Among all the rubbish, the angel pointed to a broken flower pot and a few lumps of earth only held together by the roots of a large withered wild flower. It was no use and had therefore been thrown out of the window.

"We will take that with us," said the angel; "I will tell you about it as we fly along."

So as they flew the angel told this story.

"Down in that narrow street, in one of the dark cellars, lived a poor sick boy; he had been bed-ridden ever since he was quite small. When he was at his best, he could just hobble once or twice up and down the room on crutches; that was all. For a few days in summer the sunbeams shone into the front room, for half an hour or so. The little boy would sit here warming himself in the sunbeams, and looking at the red blood in his thin transparent fingers when he held them up before his face. Then it was said, 'he has been out to-day.' All he knew of the woods in the first freshness of spring was when a neighbour's son brought him home a few beech branches. These he held above his head, and dreamt that he was sitting under the beech trees where the sun shone and the birds sang. One day the boy also brought him some wild flowers, and among them, by chance, was one with a root. So it was planted in a pot, and put in the window near his bed. The flower was planted by a loving hand, and it grew, put out new shoots, and for several years it bore fine flowers. It was a lovely garden to the sick boy and his greatest treasure on earth. He watered and tended it, and saw that it got every sunbeam it could as long as a ray could reach the low window. It grew into his dreams, it flowered for him, and for him it spread around its fragrance and gladdened his eyes; towards it he turned in death when his Heavenly Father called him. He has had his place in the presence of God now for a year, and for a year the flower has stood forgotten in the window where it withered, and in the removal was thrown on to the rubbish heap in the street. It is that poor withered flower which we have added to our bouquet, for it has given more pleasure than any flower in the Queen's garden."

"But how do you know all this?" asked the child in the angel's arms.

"Because I was myself the little sick boy who used to hobble on crutches. I know my own flower, you may be sure."

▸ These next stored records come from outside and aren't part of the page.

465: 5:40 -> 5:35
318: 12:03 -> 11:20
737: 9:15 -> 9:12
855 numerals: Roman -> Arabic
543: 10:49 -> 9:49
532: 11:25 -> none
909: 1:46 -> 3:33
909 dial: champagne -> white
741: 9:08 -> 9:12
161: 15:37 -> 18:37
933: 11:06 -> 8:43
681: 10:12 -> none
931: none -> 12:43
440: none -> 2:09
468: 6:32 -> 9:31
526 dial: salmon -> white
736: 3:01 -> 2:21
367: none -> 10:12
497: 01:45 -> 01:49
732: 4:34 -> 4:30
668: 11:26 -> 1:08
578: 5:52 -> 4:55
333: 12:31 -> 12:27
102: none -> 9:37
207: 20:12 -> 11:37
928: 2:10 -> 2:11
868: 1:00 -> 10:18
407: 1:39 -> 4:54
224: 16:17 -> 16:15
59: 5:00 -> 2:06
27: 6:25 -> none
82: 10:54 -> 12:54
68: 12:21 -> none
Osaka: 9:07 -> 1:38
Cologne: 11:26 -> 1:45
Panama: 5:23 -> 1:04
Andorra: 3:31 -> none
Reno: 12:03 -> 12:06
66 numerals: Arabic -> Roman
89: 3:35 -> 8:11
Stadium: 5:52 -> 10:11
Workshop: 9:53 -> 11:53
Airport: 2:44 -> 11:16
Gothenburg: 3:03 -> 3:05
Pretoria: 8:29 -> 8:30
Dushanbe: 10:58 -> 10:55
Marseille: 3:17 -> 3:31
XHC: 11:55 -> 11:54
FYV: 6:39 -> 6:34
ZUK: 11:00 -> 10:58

The child opened its eyes wide and looked into the angel's beautiful happy face, and at this moment they found themselves in God's Heaven, where all was joy and gladness. The Heavenly Father pressed the dead child to His bosom, and it received wings like the other angel, and they flew hand in hand together. And God pressed all the flowers to His heart, but He kissed the poor withered wild flower, and it received a voice and joined the choir of angels who floated around the Almighty. Some were quite near, others again outside these in great circles extending to Infinity, but all equally happy. They all sang the glad song, great and small, the good child and the poor wild flower, which had lain upon the rubbish heap in the dark narrow street.